I am learning about dynamic memory in C++. What I learned as a standard way of allocating & deallocating dynamically for any data type is, for example,

//For double,
double* pvalue1 = nullptr;
pvalue1 = new double;
*pvalue1 = 17.3;
delete pvalue1; //free up when I'm done

BUT, for a char array, I learned that it's handled differently:

char* pvalue2 = nullptr;
pvalue2 = new char[6];
strncpy(pvalue2,"Hello",sizeof("Hello"));

std::cout << "Pointed-to value of pvalue2 is " << *pvalue2 << std::endl;
std::cout << "Value of pvalue2 is " << pvalue2 << std::endl;

delete [] pvalue2; //free up when I'm done

Then, on command prompt:

Pointed-to value of pvalue2 is H
Value of pvalue2 is Hello

1. Why does the pointer pvalue2 give the "pointed-to" string literal instead of the memory address? Isn't a "pointer value" always the memory address which it points to?
2. Why does dereferencing give only the first character in the array?
3. How can I get the memory address then, in this case?

Answer 1

The operator<< of output streams has an overload to char* that interprets the character array as a string instead of a generic pointer. Thus, it prints the value of the string. Use static_cast<void*>(pvalue2) to print the address.

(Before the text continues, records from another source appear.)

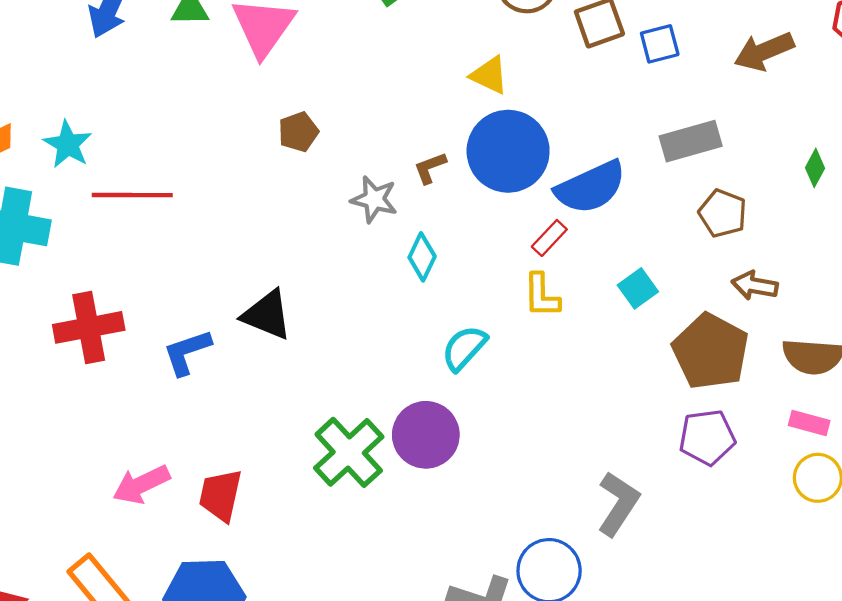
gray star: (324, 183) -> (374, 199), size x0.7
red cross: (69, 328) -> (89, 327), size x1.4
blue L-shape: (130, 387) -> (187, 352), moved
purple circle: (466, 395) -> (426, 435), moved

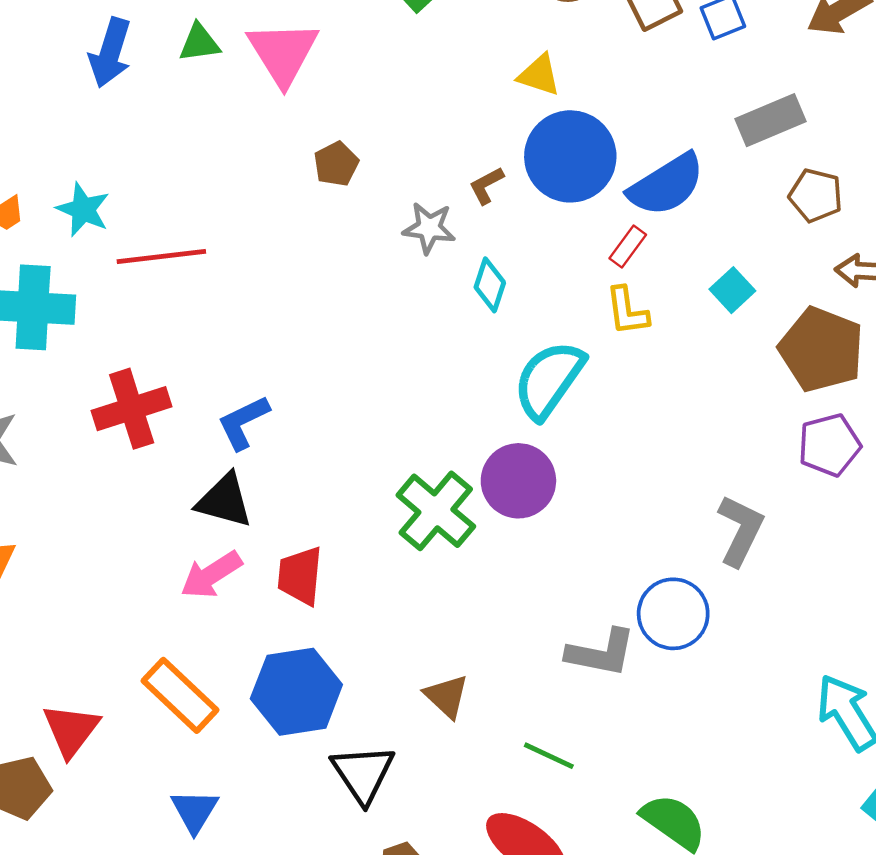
black triangle: (267, 315) -> (224, 501), moved
cyan semicircle: (464, 348) -> (549, 380), size x1.5

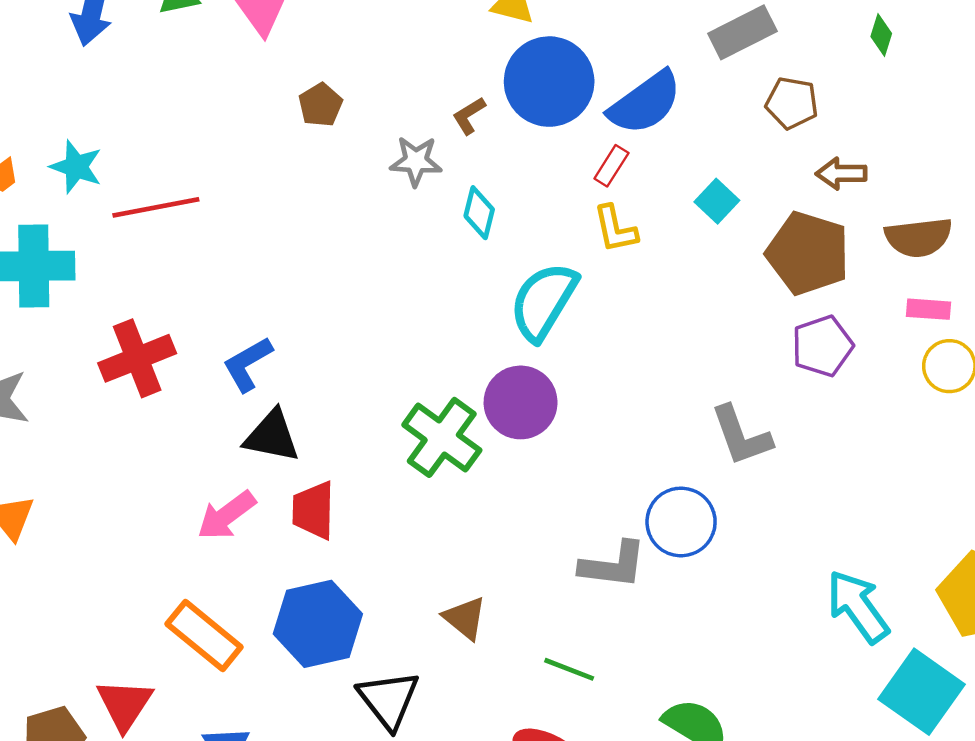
black triangle: (224, 501) -> (272, 436), moved
gray L-shape: (740, 530) -> (741, 436), turned 138
red triangle: (71, 730) -> (125, 704), moved

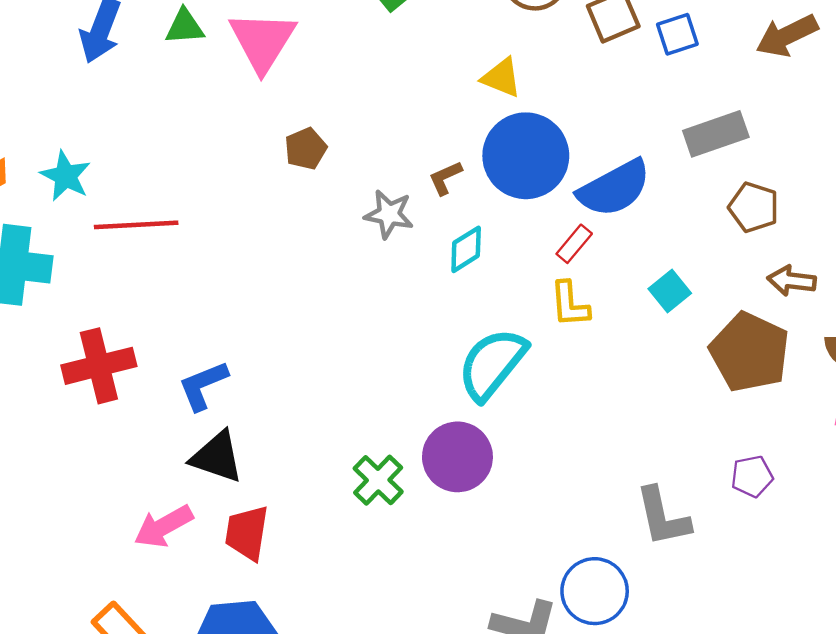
cyan diamond: (479, 213) -> (466, 249), moved, turned 36
purple pentagon: (822, 346) -> (752, 476), moved, size x0.7
green cross: (442, 437) -> (378, 480), size x0.7

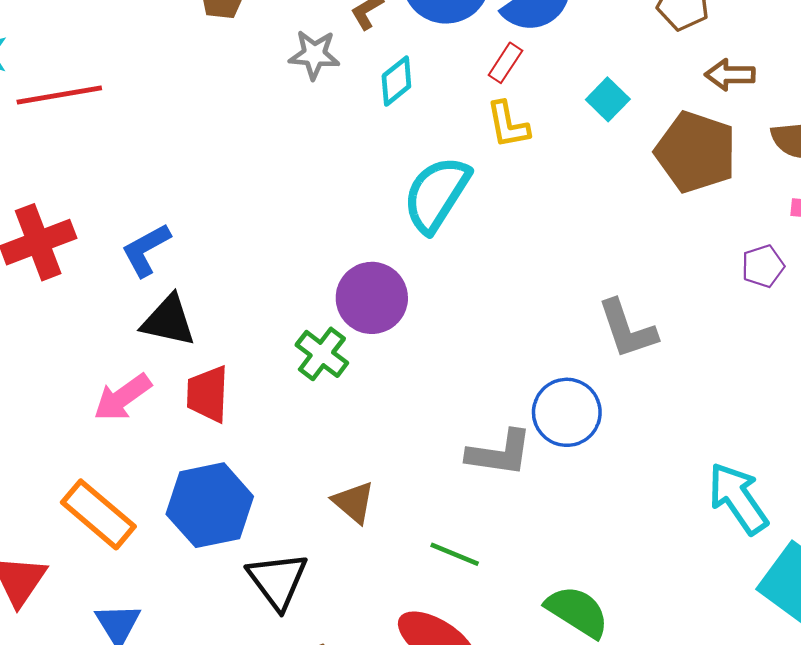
purple circle: (457, 457) -> (372, 298), moved
purple pentagon: (752, 476) -> (763, 266), moved
green cross: (378, 480) -> (322, 354), moved

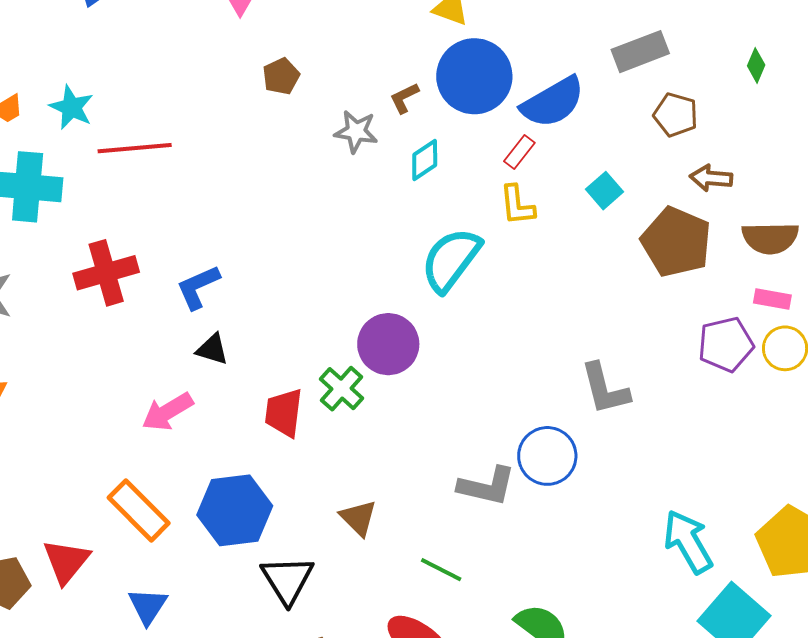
purple pentagon: (763, 266) -> (726, 344), size x1.5
black triangle: (168, 321) -> (212, 349), size x0.7
red trapezoid: (208, 394) -> (284, 413), moved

Dereferencing the string gives you a char, which is not a string.

If you are using C++, prefer using std::string instead of character arrays. If you need a C-style string for something, you can get a character array representation of the string by calling the c_str() method.

Answer 2

Why does the pointer pvalue2 give the "pointed-to" string literal instead of the memory address?

Because there's a special overload of << so that streaming char* will give the string it points to, not the pointer value. That's usually what you want to happen.

Isn't a "pointer value" always the memory address which it points to?

Yes.

Why does dereferencing give only the first character in the array?

Because a pointer contains the address of a single object, which in this case is the first element of the array. Other elements can be accessed using pointer arithmetic, e.g. pvalue2[2] for the third element.

How can I get the memory address then, in this case?

To print it with <<, convert to a different pointer type to avoid the char* overload:

std::cout << static_cast<void*>(pvalue2);